• REQUEST: Below are the records; count how many of their lines contain the word "รายการ" and give that number only.

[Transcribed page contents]

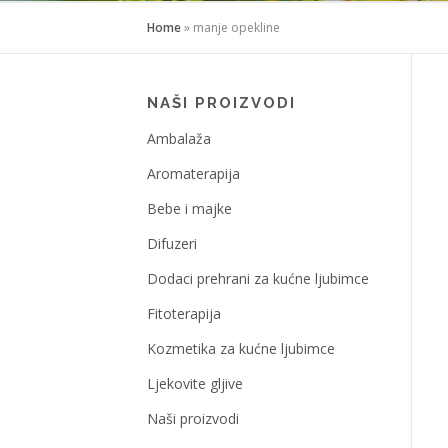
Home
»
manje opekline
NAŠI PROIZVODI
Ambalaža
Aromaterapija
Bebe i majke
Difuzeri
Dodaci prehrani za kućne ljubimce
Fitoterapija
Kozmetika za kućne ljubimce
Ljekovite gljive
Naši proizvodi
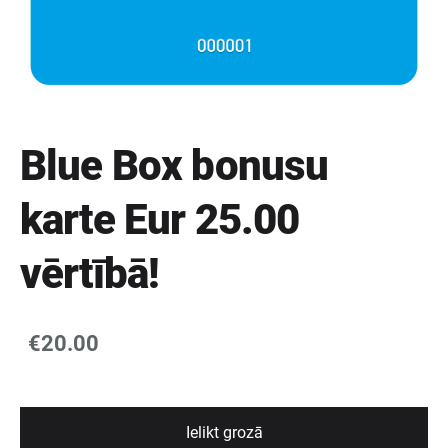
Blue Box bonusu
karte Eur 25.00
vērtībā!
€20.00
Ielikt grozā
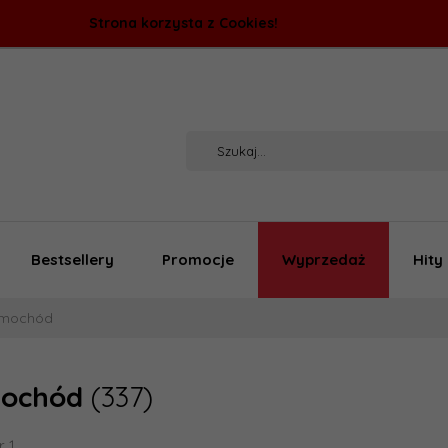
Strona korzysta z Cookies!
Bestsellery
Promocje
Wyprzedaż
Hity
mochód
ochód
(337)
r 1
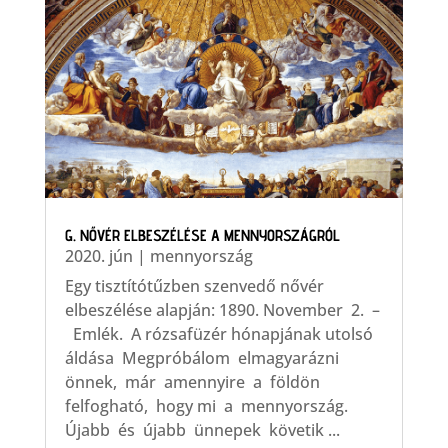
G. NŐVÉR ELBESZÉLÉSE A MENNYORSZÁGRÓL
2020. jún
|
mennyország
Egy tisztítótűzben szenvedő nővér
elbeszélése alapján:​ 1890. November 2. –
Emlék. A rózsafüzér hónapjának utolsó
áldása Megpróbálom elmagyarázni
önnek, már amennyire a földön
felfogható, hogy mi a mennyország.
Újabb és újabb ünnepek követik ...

---

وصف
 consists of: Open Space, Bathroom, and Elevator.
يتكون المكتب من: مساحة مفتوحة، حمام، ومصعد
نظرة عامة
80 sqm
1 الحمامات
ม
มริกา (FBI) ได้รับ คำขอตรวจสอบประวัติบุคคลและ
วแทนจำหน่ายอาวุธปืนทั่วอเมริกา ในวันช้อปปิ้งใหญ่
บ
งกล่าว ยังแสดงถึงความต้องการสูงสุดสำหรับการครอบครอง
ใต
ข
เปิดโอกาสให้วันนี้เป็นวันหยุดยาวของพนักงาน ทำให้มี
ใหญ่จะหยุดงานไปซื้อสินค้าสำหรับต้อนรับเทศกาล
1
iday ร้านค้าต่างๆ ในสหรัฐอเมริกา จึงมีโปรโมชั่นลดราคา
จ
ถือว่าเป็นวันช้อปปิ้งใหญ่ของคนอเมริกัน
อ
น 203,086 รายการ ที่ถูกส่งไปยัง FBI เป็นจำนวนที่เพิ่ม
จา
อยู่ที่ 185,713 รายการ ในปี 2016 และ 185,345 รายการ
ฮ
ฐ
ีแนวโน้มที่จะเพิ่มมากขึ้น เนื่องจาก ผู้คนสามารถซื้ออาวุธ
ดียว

• ANSWER TO THE PROBLEM: 2